■ Directive ■
Return every line of the records below unchanged, leaving out the pictures.

■ Information provided ■
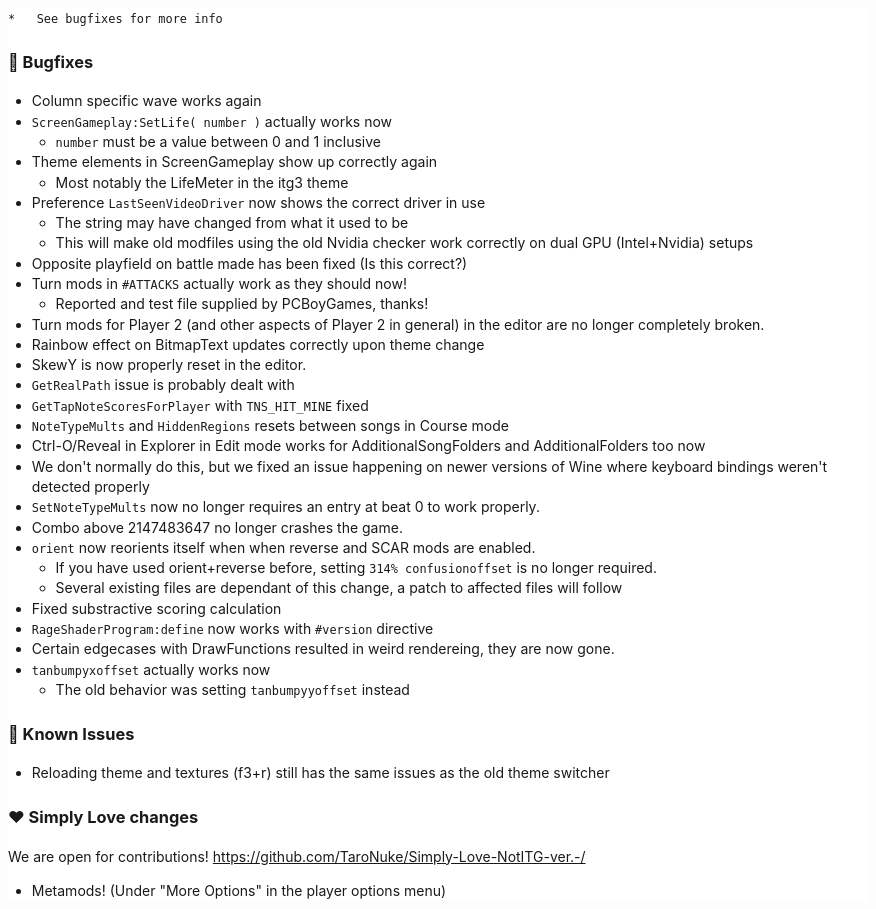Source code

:     *   See bugfixes for more info

### 🐛 Bugfixes

*   Column specific wave works again
*   `ScreenGameplay:SetLife( number )` actually works now
    *   `number` must be a value between 0 and 1 inclusive
*   Theme elements in ScreenGameplay show up correctly again
    *   Most notably the LifeMeter in the itg3 theme
*   Preference `LastSeenVideoDriver` now shows the correct driver in use
    *   The string may have changed from what it used to be
    *   This will make old modfiles using the old Nvidia checker work correctly on dual GPU (Intel+Nvidia) setups
*   Opposite playfield on battle made has been fixed (Is this correct?)
*   Turn mods in `#ATTACKS` actually work as they should now!
    *   Reported and test file supplied by PCBoyGames, thanks!
*   Turn mods for Player 2 (and other aspects of Player 2 in general) in the editor are no longer completely broken.
*   Rainbow effect on BitmapText updates correctly upon theme change
*   SkewY is now properly reset in the editor.
*   `GetRealPath` issue is probably dealt with
*   `GetTapNoteScoresForPlayer` with `TNS_HIT_MINE` fixed
*   `NoteTypeMults` and `HiddenRegions` resets between songs in Course mode
*   Ctrl-O/Reveal in Explorer in Edit mode works for AdditionalSongFolders and AdditionalFolders too now
*   We don't normally do this, but we fixed an issue happening on newer versions of Wine where keyboard bindings weren't detected properly
*   `SetNoteTypeMults` now no longer requires an entry at beat 0 to work properly.
*   Combo above 2147483647 no longer crashes the game.
*   `orient` now reorients itself when when reverse and SCAR mods are enabled.
    *   If you have used orient+reverse before, setting `314% confusionoffset` is no longer required.
    *   Several existing files are dependant of this change, a patch to affected files will follow
*   Fixed substractive scoring calculation
*   `RageShaderProgram:define` now works with `#version` directive
*   Certain edgecases with DrawFunctions resulted in weird rendereing, they are now gone.
*   `tanbumpyxoffset` actually works now
    *   The old behavior was setting `tanbumpyyoffset` instead

### 👾 Known Issues

*   Reloading theme and textures (f3+r) still has the same issues as the old theme switcher

### ❤️ Simply Love changes

We are open for contributions! https://github.com/TaroNuke/Simply-Love-NotITG-ver.-/

*   Metamods! (Under "More Options" in the player options menu)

■ Finished exercise ■
Source code

:     *   See bugfixes for more info

### 🐛 Bugfixes

*   Column specific wave works again
*   `ScreenGameplay:SetLife( number )` actually works now
    *   `number` must be a value between 0 and 1 inclusive
*   Theme elements in ScreenGameplay show up correctly again
    *   Most notably the LifeMeter in the itg3 theme
*   Preference `LastSeenVideoDriver` now shows the correct driver in use
    *   The string may have changed from what it used to be
    *   This will make old modfiles using the old Nvidia checker work correctly on dual GPU (Intel+Nvidia) setups
*   Opposite playfield on battle made has been fixed (Is this correct?)
*   Turn mods in `#ATTACKS` actually work as they should now!
    *   Reported and test file supplied by PCBoyGames, thanks!
*   Turn mods for Player 2 (and other aspects of Player 2 in general) in the editor are no longer completely broken.
*   Rainbow effect on BitmapText updates correctly upon theme change
*   SkewY is now properly reset in the editor.
*   `GetRealPath` issue is probably dealt with
*   `GetTapNoteScoresForPlayer` with `TNS_HIT_MINE` fixed
*   `NoteTypeMults` and `HiddenRegions` resets between songs in Course mode
*   Ctrl-O/Reveal in Explorer in Edit mode works for AdditionalSongFolders and AdditionalFolders too now
*   We don't normally do this, but we fixed an issue happening on newer versions of Wine where keyboard bindings weren't detected properly
*   `SetNoteTypeMults` now no longer requires an entry at beat 0 to work properly.
*   Combo above 2147483647 no longer crashes the game.
*   `orient` now reorients itself when when reverse and SCAR mods are enabled.
    *   If you have used orient+reverse before, setting `314% confusionoffset` is no longer required.
    *   Several existing files are dependant of this change, a patch to affected files will follow
*   Fixed substractive scoring calculation
*   `RageShaderProgram:define` now works with `#version` directive
*   Certain edgecases with DrawFunctions resulted in weird rendereing, they are now gone.
*   `tanbumpyxoffset` actually works now
    *   The old behavior was setting `tanbumpyyoffset` instead

### 👾 Known Issues

*   Reloading theme and textures (f3+r) still has the same issues as the old theme switcher

### ❤️ Simply Love changes

We are open for contributions! https://github.com/TaroNuke/Simply-Love-NotITG-ver.-/

*   Metamods! (Under "More Options" in the player options menu)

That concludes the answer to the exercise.